The Brookings Institution named Nicol Turner Lee ’90 as the new director of its Center for Technology Innovation, effective July 1, 2020.
A fellow at Brookings since 2016, Turner Lee researches telemedicine, broadband infrastructure, digital education, and racial bias in artificial intelligence. She explores the intersection of race, wealth, and technology within the context of civic engagement, criminal justice, and economic development.

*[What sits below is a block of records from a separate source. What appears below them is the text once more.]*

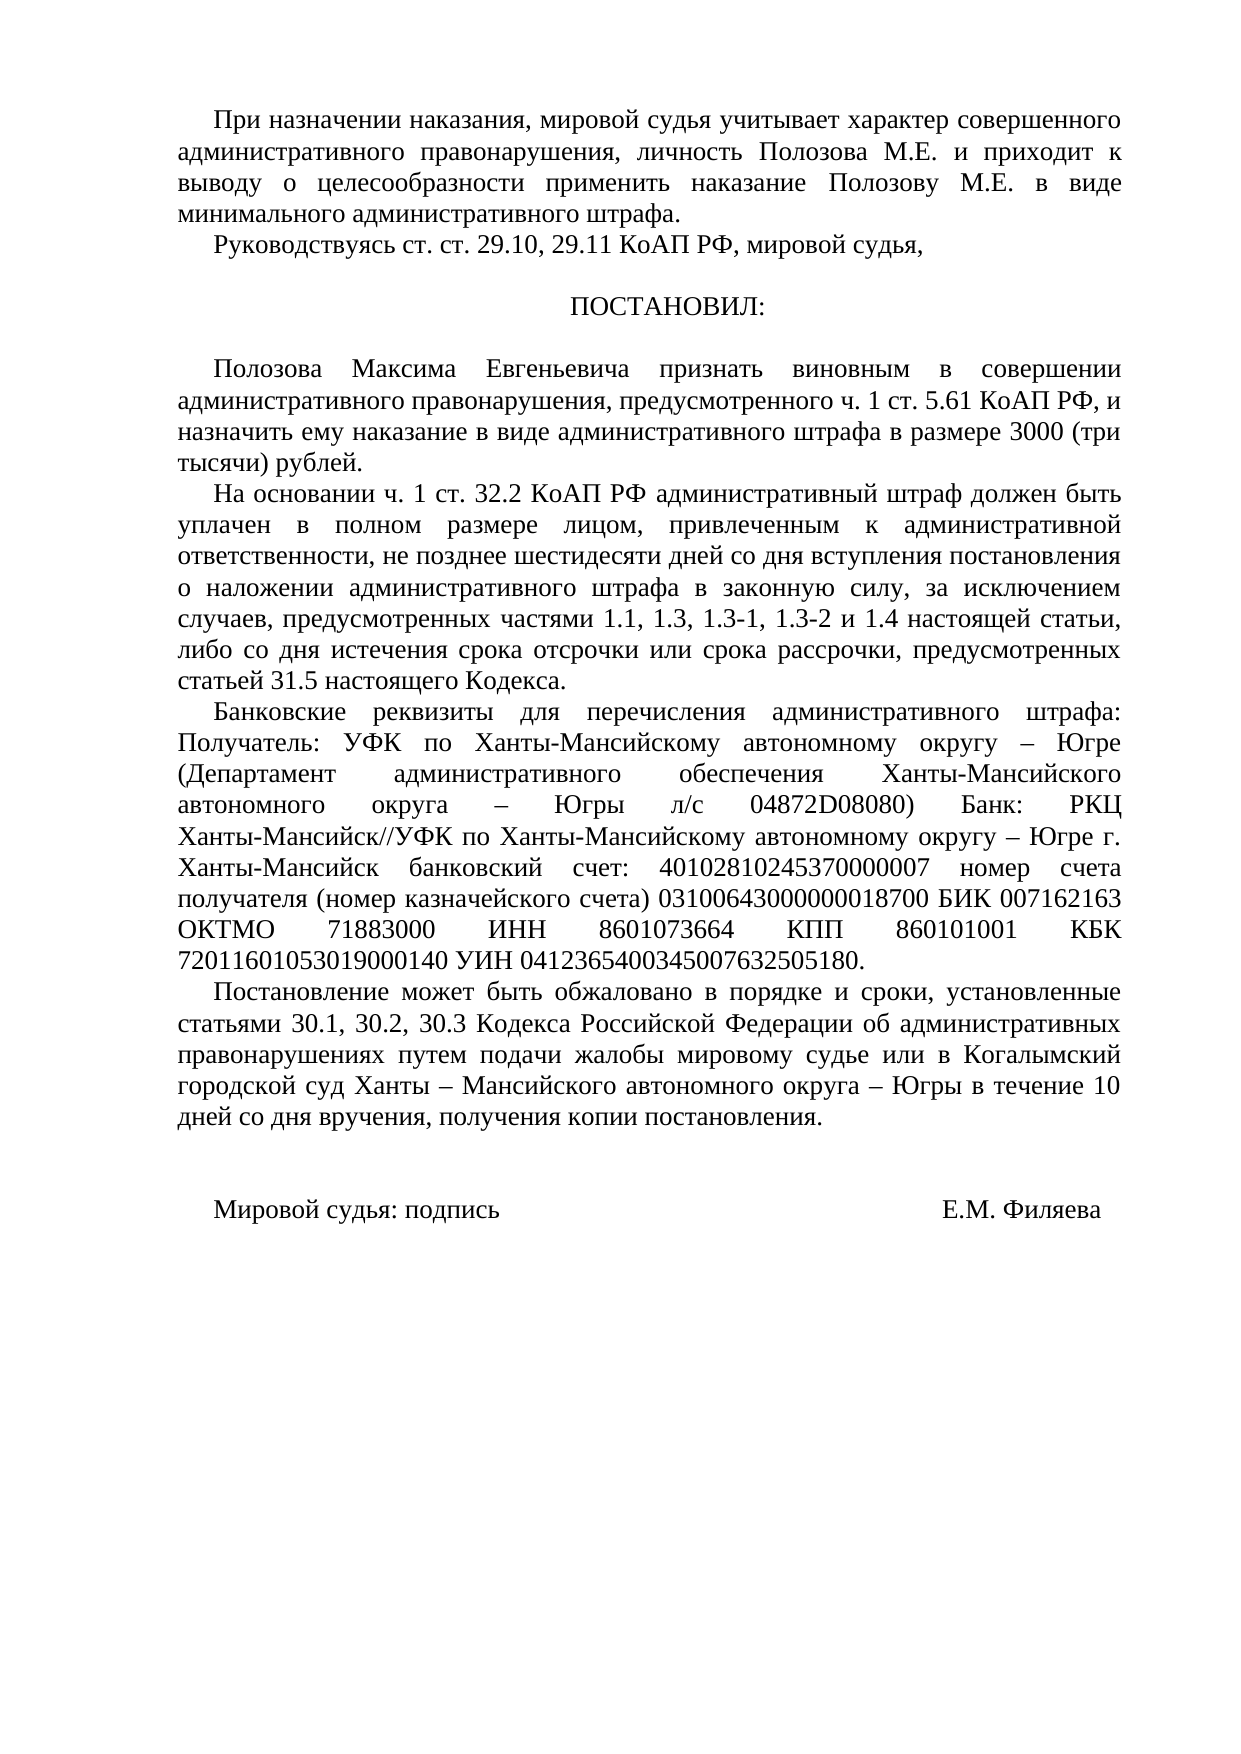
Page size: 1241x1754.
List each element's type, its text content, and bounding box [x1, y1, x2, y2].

text Полозова Максима Евгеньевича признать виновным в совершении административного правонарушения, предусмотренного ч. 1 ст. 5.61 КоАП РФ, и назначить ему наказание в виде административного штрафа в размере 3000 (три тысячи) рублей. [177, 353, 1122, 477]
text При назначении наказания, мировой судья учитывает характер совершенного административного правонарушения, личность Полозова М.Е. и приходит к выводу о целесообразности применить наказание Полозову М.Е. в виде минимального административного штрафа. [177, 103, 1122, 228]
text Руководствуясь ст. ст. 29.10, 29.11 КоАП РФ, мировой судья, [177, 228, 1122, 259]
text Мировой судья: подпись Е.М. Филяева [177, 1193, 1122, 1225]
text ПОСТАНОВИЛ: [177, 290, 1122, 321]
text Постановление может быть обжаловано в порядке и сроки, установленные статьями 30.1, 30.2, 30.3 Кодекса Российской Федерации об административных правонарушениях путем подачи жалобы мировому судье или в Когалымский городской суд Ханты – Мансийского автономного округа – Югры в течение 10 дней со дня вручения, получения копии постановления. [177, 976, 1122, 1131]
text Банковские реквизиты для перечисления административного штрафа: Получатель: УФК по Ханты-Мансийскому автономному округу – Югре (Департамент административного обеспечения Ханты-Мансийского автономного округа – Югры л/с 04872D08080) Банк: РКЦ Ханты-Мансийск//УФК по Ханты-Мансийскому автономному округу – Югре г. Ханты-Мансийск банковский счет: 40102810245370000007 номер счета получателя (номер казначейского счета) 03100643000000018700 БИК 007162163 ОКТМО 71883000 ИНН 8601073664 КПП 860101001 КБК 72011601053019000140 УИН 0412365400345007632505180. [177, 695, 1122, 976]
text На основании ч. 1 ст. 32.2 КоАП РФ административный штраф должен быть уплачен в полном размере лицом, привлеченным к административной ответственности, не позднее шестидесяти дней со дня вступления постановления о наложении административного штрафа в законную силу, за исключением случаев, предусмотренных частями 1.1, 1.3, 1.3-1, 1.3-2 и 1.4 настоящей статьи, либо со дня истечения срока отсрочки или срока рассрочки, предусмотренных статьей 31.5 настоящего Кодекса. [177, 477, 1122, 695]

In the institution’s announcement of the appointment, Brookings President John R. Allen said, “Nicol’s extensive work in advancing digital equity and inclusion for historically disadvantaged populations exemplifies her commitment in this space. I look forward to seeing her continue to drive real impact as director of the Center for Technology Innovation.”
Turner Lee noted her enthusiasm in undertaking new challenges. “Technology is continuing to drive major facets of society and the policies that govern innovation matter,” she said. “I am excited about this role to elevate the research of our scholars and serve as a resource to policymakers in search of guidance around legislative, regulatory, and civil society issues.”
A sociology and African American studies double major, Turner Lee graduated magna cum laude from Colgate in 1990. She received her MA and PhD from Northwestern University. An appointee on the Federal Communications Commission’s Advisory Committee on Diversity and Digital Empowerment, Turner Lee is a widely sought expert and speaker on issues related to communications policies in media.
On May 27, Turner Lee led a virtual conversation with fellow Colgate alumni about closing the digital divide in the United States, drawing from her current research and forthcoming book on surfacing digital inequalities, which limit full participation in the new economy.
Turner Lee defines digital connectedness as a conceptualization of the importance of broadband access in everyday life. “Our ability to book an airline ticket, to shop online, to talk with friends and family, to engage in civic dialogue — these all come from our digital connectedness,” she said. “Yet there are more than 20 million people in this country who do not have access to broadband.”
In 2019, Turner Lee embarked on a tour around the United States, visiting a number of rural and urban communities with limited digital access. In her conversation with alumni, she shared policy and programmatic ideas that some of those localities are implementing to address the digital divide — initiatives like leveraging the unused spectrum between TV channels to provide broadband service in Garrett County, Md., and wiring of school buses as Wi-Fi hotspots in Coachella, N.M.
“Going forward, we’re going to see more of this,” she said. “We’re going to see libraries actually lend hotspots like they lend books. We’re going to begin to build out collaborative frameworks. We need a reimagination of education.”
The progression of COVID-19 correlates to the progression of inequalities framed by digital access, Turner Lee emphasized. “There is a certain stewardship that we in the United States have to take so that we never find ourselves with the lack of resiliency, security, and sustainability that we have seen during this pandemic,” she said.
Turner Lee plans to focus on the immediate and long-term implications of the digital divide. “We need to take this time — particularly in our educational institutions — to garner what lessons can be gleaned from this,” she said.
Turner Lee’s book Digitally Invisible: How the Internet is Creating the New Underclass is forthcoming from Brookings Press in January 2021.